• _To do_
Return the following lines unchanged, keeping every character and line break.

• _Given entries_
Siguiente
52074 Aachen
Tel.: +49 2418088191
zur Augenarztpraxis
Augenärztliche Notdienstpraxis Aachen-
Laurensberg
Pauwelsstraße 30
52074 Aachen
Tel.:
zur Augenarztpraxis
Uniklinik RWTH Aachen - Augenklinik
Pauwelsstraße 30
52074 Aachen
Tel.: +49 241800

• _Exercise result_
Siguiente
52074 Aachen
Tel.: +49 2418088191
zur Augenarztpraxis
Augenärztliche Notdienstpraxis Aachen-
Laurensberg
Pauwelsstraße 30
52074 Aachen
Tel.:
zur Augenarztpraxis
Uniklinik RWTH Aachen - Augenklinik
Pauwelsstraße 30
52074 Aachen
Tel.: +49 241800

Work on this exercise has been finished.